Managing Brand Reputations in an Era of Friends, Fans and Followers

A growing percentage of your customers have become online journalists, reporting their experiences using your brands in their social networks. Are you listening to what they are saying and responding to their suggestions?

 Social media can provide valuable insights about your customers and their brand preferences. To learn more, check out this article published in Inside Tucson Business by Caliber’s CEO…

Social networks are influencing brand reputations and revolutionizing how consumers decide what to buy. Wise brand managers should take heed and adapt.

Consumers today are increasingly turning to social networks and expressing their views about companies and their brands, so it’s never been more important for companies to know what consumers and their friends, fans and followers are saying about their purchasing decisions.

Consumer buying behavior always has been social. People always have been influenced by what their peers think and buy. However, social networks are unlocking new opportunities to encourage and assist that behavior.

Over the last decade, online reviews have increasingly empowered consumers to talk about their brand experiences. According to Trendwatching.com‘s 11 Crucial Consumer Trends for 2011, brands can expect a dramatic rise this year in the number of consumers who will actively broadcast, comment, share and recommend their brand purchases and experiences to their friends and wider audiences.

It’s no surprise then that consumers and brands alike are embracing social networks, communities, tools and applications that allow them to discover recommendations from friends, fans and followers.

Here are just a few statistics from Trendwatching.com:

  • More than 500 million users spend more than 700 billion minutes a month on Facebook. (Source: Facebook, April 2011)
  • Product recommendations from family (63 percent) and friends (31 percent) are the most trusted. However, 81 percent of U.S. consumers now go online to do additional research. (Source: Cone Inc., June 2010)
  • Ninety percent of people trust the recommendations of their Facebook friends. (Source: ExactTarget, August 2010)
  • Thirty-one percent of daily Twitter users ask their followers for opinions about products and services. (Source: Edison Research & Arbitron Internet, April 2010)

It’s time for companies to offer products, services and campaigns that wow consumers and encourage them to share their experiences in social networks. Business owners and brand managers shouldn’t let new technologies, or late adoption of social networks within their organizations, inhibit interacting with consumers online.

Positive company and brand reputations can take years to build, and can be destroyed in minutes. Brand managers must respond to inaccurate information about their organizations, especially given that reputation-damaging information can spread like wildfire online.

Here are some suggestions to engage with consumers online, monitor opinions, and protect and enhance your company and brand reputations:

  • Set up email and text alerts on media-monitoring services and social networks where your consumers gather and comment about your brands, such as Facebook, Twitter, YouTube, and LinkedIn.
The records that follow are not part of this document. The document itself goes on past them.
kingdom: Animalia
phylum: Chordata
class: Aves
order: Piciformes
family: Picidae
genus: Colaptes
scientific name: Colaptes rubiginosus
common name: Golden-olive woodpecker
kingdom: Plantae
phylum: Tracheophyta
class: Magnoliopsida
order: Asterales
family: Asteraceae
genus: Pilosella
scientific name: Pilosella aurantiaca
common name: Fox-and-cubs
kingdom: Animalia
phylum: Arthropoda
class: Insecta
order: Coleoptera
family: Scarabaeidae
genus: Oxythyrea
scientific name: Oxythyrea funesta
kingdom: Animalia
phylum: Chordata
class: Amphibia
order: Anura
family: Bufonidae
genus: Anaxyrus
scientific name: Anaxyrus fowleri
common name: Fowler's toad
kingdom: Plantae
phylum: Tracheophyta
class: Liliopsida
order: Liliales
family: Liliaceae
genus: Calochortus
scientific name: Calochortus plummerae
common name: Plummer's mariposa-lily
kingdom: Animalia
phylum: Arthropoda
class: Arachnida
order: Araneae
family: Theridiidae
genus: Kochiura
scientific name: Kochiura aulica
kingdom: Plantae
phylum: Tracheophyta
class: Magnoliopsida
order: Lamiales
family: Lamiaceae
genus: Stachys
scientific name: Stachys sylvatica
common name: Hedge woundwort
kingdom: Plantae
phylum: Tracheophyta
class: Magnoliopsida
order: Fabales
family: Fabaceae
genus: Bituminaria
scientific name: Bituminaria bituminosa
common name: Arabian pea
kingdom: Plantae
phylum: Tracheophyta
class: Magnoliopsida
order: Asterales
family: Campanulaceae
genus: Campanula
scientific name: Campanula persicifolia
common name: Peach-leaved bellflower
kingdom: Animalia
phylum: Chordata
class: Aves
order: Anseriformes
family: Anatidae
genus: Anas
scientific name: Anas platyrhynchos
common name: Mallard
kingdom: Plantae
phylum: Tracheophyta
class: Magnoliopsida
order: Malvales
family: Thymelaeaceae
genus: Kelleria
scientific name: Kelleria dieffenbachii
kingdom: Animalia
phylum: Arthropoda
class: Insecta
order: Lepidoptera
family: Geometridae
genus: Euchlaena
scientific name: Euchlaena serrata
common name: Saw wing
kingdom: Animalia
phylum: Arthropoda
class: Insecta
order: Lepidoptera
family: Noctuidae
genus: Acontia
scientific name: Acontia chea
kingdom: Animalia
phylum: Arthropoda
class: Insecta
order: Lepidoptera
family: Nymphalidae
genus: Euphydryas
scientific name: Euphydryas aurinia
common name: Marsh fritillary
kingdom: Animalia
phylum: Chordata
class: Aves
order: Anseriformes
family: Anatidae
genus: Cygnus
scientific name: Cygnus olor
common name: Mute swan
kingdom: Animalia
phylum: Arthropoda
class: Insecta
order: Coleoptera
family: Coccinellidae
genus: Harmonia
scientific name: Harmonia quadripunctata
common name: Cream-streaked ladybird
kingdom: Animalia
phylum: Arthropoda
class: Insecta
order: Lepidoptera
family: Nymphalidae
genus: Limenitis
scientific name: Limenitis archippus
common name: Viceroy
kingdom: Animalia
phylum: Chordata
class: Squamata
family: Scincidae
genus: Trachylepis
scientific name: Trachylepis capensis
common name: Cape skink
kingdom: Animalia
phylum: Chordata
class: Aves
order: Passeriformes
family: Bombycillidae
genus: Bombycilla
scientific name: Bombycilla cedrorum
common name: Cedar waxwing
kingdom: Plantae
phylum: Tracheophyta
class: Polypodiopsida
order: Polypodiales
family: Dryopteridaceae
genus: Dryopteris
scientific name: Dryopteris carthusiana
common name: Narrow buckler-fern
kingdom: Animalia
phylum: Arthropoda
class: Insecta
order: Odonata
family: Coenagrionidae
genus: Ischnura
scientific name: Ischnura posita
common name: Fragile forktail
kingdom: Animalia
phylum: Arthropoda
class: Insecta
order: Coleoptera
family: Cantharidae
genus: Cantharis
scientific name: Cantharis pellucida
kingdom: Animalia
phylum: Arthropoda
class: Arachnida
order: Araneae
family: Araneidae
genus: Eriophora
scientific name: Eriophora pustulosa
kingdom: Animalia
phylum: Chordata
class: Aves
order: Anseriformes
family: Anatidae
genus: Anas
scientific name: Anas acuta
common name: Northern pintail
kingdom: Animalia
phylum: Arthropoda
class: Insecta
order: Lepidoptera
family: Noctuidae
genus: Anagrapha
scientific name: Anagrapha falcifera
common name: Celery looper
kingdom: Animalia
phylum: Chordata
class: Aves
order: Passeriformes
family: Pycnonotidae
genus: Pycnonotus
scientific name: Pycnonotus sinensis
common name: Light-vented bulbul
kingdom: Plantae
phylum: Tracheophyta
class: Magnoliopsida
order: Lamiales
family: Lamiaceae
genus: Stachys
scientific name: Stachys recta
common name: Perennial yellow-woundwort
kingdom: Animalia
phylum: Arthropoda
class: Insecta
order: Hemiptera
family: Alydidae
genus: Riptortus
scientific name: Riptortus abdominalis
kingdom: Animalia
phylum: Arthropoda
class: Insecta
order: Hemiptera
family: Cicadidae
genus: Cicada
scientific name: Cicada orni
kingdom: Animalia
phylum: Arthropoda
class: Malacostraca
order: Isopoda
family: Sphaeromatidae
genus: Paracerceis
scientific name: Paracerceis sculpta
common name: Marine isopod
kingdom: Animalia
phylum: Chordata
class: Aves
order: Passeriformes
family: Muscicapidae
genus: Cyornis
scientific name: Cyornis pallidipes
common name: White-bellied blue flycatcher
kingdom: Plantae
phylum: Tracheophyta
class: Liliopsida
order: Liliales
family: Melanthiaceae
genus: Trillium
This will enable a rapid response when minutes matter.
  • Organizations should create social and privacy media policies, not just for their own protection but also for the well-being of the community and consumers they depend on.
  • A social media policy serves as a guideline to what’s considered meaningful versus harmful to your company’s brand or reputation. A simple set of social media guidelines included in the employee handbook and publicized within your organization can help avoid negative sentiments created by your own employees online.
  • A privacy policy should not be limited to a company web site but should be updated to include other online locations your organization has created (e.g., forums and exclusive user communities). The policy should specify what information is collected from users while they’re on these sites and how it is used.
  • When consumers criticize your company or brand online, stop and consider first whether it’s worthwhile or even appropriate to respond. If a response is needed, consider whether a private response might be best. If a public response online is needed, remain polite or risk consumer disapproval.
  • When making responses online, the most important recipient of the message is not the critic. It’s his or her larger audience. Politely correct the inaccurate information or offer to make good if needed. Don’t be pulled into a public debate by either the original critic or his or her followers. If all else fails, simply thank the critic for the opinion and let it go. The broader audience is more likely to remember your reaction than the actual problem.